RECUPERACIÓN ECONÓMICA
Mientras persistan las actuales condiciones crecientes de contagios por la Covid-19, en nuestro territorio nacional, muy difícil será encontrar el anhelado sendero de recuperación económica que tiene semiparalizada a toda la dinámica productiva del país. Los indicadores económicos reflejan la profunda crisis en que se encuentran más del 90% de las actividades económicas en Colombia. A partir de mañana, luego de más de cinco meses de aislamiento por una de las cuarentenas más largas del mundo, el país entra a un periodo de aislamiento selectivo. El costo económico es enorme y, aunque el reinicio genera esperanza, la reactivación no llegará tan pronto como muchos esperan.
Muchos expertos consideran que la crisis económica superará un lustro. Mañana a pesar del riesgo sanitario que ello implica, los agentes económicos empezarán a salir a la superficie un poco aturdidos, pero con muchas expectativas para la sociedad colombiana, que espera una pronta reactivación. Empezaremos una nueva fase de apertura.
Por un lado, la propagación exponencial de la Covid-19 en todo el territorio nacional, está generando una preocupante incertidumbre en las finanzas públicas a nivel nacional, regional y en todos los municipios del país. Los gastos inesperados que se han suscitados para atender la pandemia han desbordado las expectativas fiscales que se tenían previsto desde el año anterior para el presente año. Actualmente el escenario fiscal obliga al gobierno nacional para estructurar de una manera responsable e inteligente un gasto inteligente.

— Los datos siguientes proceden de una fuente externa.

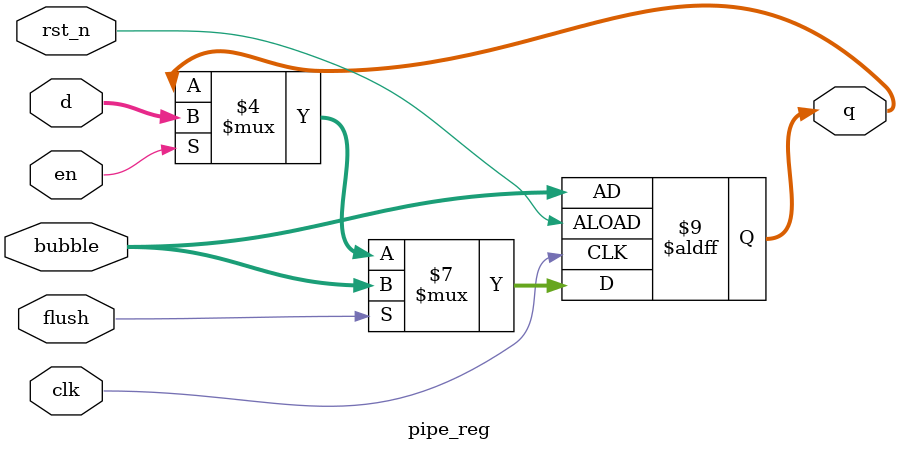
<source format=sv>
module pipe_reg #(
  parameter int W = 32
) (
  input  logic         clk,
  input  logic         rst_n,
  input  logic         en,       // 1 = cập nhật bình thường
  input  logic         flush,    // 1 = nạp bubble
  input  logic [W-1:0] d,
  input  logic [W-1:0] bubble,   // giá trị NOP/bubble
  output logic [W-1:0] q
);
  //always_ff @(posedge clk or negedge rst_n) begin
  //  if (!rst_n)      q <= bubble;
  //  else if (flush)  q <= bubble;
  //  else if (en)     q <= d;
  //  else q <= q;
  //end

  always_ff @(posedge clk or negedge rst_n) begin
    if (!rst_n)      q <= bubble;   // reset async
    else if (flush)  q <= bubble;   // ƯU TIÊN 1: nếu flush=1 ở đúng cạnh ↑ → q := bubble
    else if (en)     q <= d;        // ƯU TIÊN 2: nếu flush=0 và en=1 → q := d
    else q <= q;
  end
endmodule

</source>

Pero no hay derecho que se esté pensando en una modificación de la estructura tributaria del país. Sorprendida se encuentra la sociedad colombiana, por la intencionalidad del equipo económico del alto gobierno, de presentar una reforma tributaria estructural, una vez se supere la pandemia de la Covid-19 en el país. Absurda iniciativa. En medio de la más profunda crisis social y económica en que se encuentra sumido el país, hablar de una modificación de la estructura tributaria del país, es inadecuado e inoportuno el anuncio del gobierno nacional. El palo no está para hacer chucharas.
Pero meterles la mano a los bolsillos de los colombianos es iniciativa de marcianos. Es vivir en otro planeta, alejado de las verdaderas realidades que vive el país. Totalmente desubicados se encuentran los integrantes del equipo económico del alto gobierno. Es el único país del mundo que está pretendiendo adoptar una medida alcabalera como ésta. Es un esperpento de iniciativa. Igualmente prestarle a Avianca 340 millones de dólares de los recursos de las pensiones, es otra medida desacertada del gobierno nacional. En vez de meterle la mano al bolsillo al ciudadano, miremos cómo fortalecemos la demanda interna. Vale la pena que el gobierno nacional explore otras iniciativas de política económica, para volver a recuperar el sendero de crecimiento.